Layoffs season continues as the bandwagon has a new entrant- entertainment company- Disney Hotstar. The entertainment giant by Walt Disney has announced to cut around 7000 jobs which accounts for 3 per cents of the workforce as a part of an ambitious company-wide cost savings plan and strategic reorganization.

The big decision came right after the company’s announcement of recent quarterly earnings. In a statement, Iger said Disney is embarking on a “significant transformation” that management believes will lead to improved profitability at the company’s streaming business. Iger said in the call that the company was “targeting $5.5 billion of cost savings” and that the layoffs will “help achieve this.” However, he didn’t reveal which departments the layoffs will affect.

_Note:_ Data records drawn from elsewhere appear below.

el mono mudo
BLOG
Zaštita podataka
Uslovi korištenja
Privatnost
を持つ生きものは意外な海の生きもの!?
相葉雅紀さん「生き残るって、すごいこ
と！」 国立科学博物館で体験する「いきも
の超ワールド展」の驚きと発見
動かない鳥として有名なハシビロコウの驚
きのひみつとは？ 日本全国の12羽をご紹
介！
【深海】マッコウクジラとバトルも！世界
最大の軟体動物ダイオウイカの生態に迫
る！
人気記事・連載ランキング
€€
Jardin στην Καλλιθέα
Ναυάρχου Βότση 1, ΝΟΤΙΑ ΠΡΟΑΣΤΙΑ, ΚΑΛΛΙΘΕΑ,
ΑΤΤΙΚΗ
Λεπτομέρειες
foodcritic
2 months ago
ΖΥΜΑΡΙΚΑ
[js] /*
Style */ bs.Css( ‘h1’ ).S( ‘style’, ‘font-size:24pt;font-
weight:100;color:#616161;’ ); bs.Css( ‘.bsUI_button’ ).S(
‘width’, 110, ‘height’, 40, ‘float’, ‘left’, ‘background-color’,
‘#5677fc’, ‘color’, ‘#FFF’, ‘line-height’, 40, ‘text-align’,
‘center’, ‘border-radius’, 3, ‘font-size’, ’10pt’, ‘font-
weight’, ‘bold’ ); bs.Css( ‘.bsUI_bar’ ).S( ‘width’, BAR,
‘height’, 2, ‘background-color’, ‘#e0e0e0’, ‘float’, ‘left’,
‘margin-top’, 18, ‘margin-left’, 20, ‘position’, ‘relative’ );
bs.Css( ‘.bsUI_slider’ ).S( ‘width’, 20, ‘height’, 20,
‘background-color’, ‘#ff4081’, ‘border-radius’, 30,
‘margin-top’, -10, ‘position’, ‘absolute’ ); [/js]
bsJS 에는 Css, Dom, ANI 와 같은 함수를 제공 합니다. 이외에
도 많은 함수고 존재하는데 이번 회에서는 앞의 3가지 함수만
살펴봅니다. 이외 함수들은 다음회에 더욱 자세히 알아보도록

Reports suggest that Disney started the plan for cost-cutting and layoffs as soon as the company’s CEO Robert Iger took over from former CEO Bob Chapek last November. Notably, Iger served as the company’s CEO for 15 years before he stepped down from his position in 2020. However, with his return, the company has already started going through some significant organizational changes, including the decision to cut down on employee counts.  

According to an official release by the entertainment giant, the quarterly earnings of the company have reportedly declined due to a plunge in the subscriber growth rate due to tough competition from rival Netflix. On the international front, excluding Hotstar, the streaming service saw an increase of 1.2 million members. Meanwhile, its other platforms, Hulu and ESPN Plus witnessed modest growth in subscriber rate, with 800,000 and 600,000 new subscribers added respectively. 

The layoffs come amidst a barrage of job cuts in the technology and media sector. So far, as per data by Layoffs.fyi globally, 321 tech companies have laid off over 90,000 employees.